### Work item:
Look through the entries for the line containing "- Review input constraints". Then output that line and every line after it, exactly, to the end.

### Supplied records:
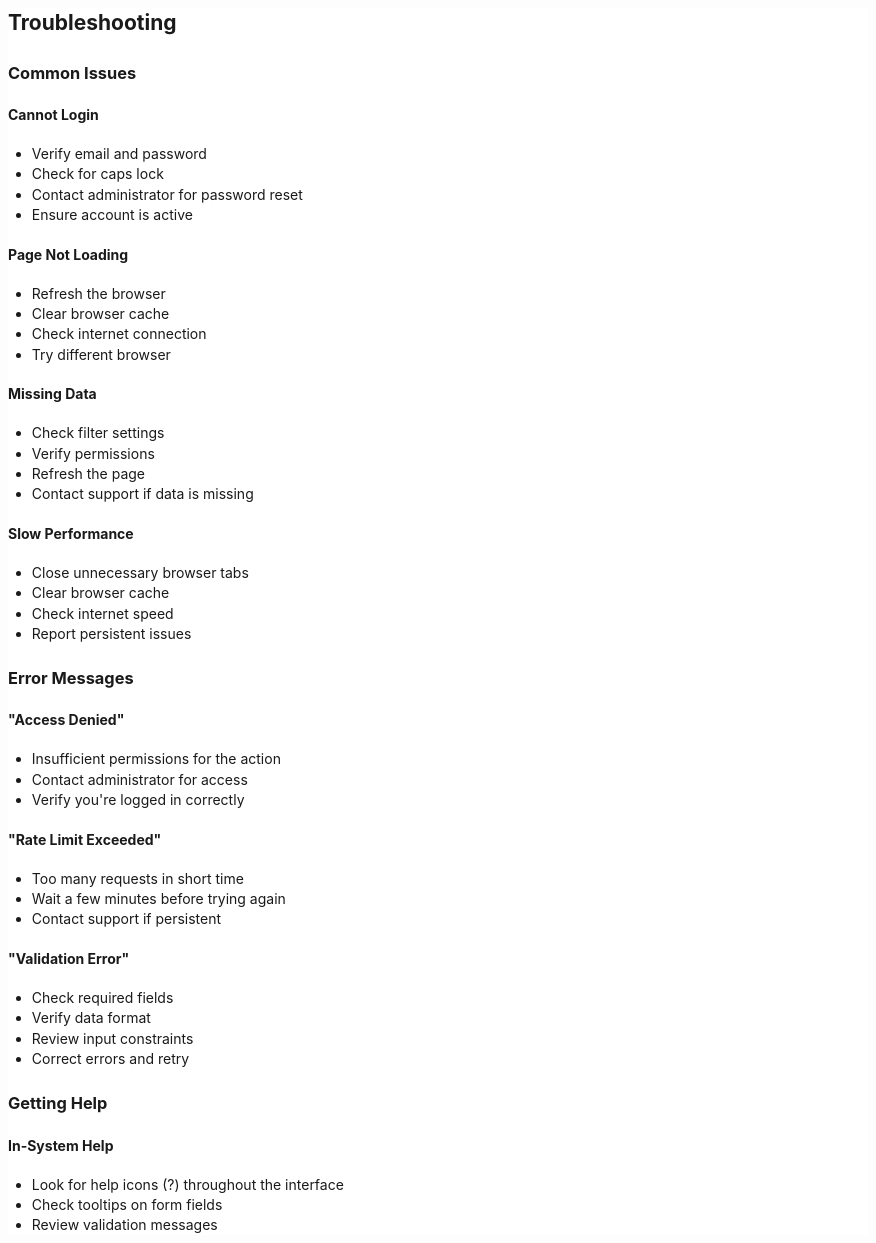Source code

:## Troubleshooting

### Common Issues

#### Cannot Login
- Verify email and password
- Check for caps lock
- Contact administrator for password reset
- Ensure account is active

#### Page Not Loading
- Refresh the browser
- Clear browser cache
- Check internet connection
- Try different browser

#### Missing Data
- Check filter settings
- Verify permissions
- Refresh the page
- Contact support if data is missing

#### Slow Performance
- Close unnecessary browser tabs
- Clear browser cache
- Check internet speed
- Report persistent issues

### Error Messages

#### "Access Denied"
- Insufficient permissions for the action
- Contact administrator for access
- Verify you're logged in correctly

#### "Rate Limit Exceeded"
- Too many requests in short time
- Wait a few minutes before trying again
- Contact support if persistent

#### "Validation Error"
- Check required fields
- Verify data format
- Review input constraints
- Correct errors and retry

### Getting Help

#### In-System Help
- Look for help icons (?) throughout the interface
- Check tooltips on form fields
- Review validation messages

### Expected output:
- Review input constraints
- Correct errors and retry

### Getting Help

#### In-System Help
- Look for help icons (?) throughout the interface
- Check tooltips on form fields
- Review validation messages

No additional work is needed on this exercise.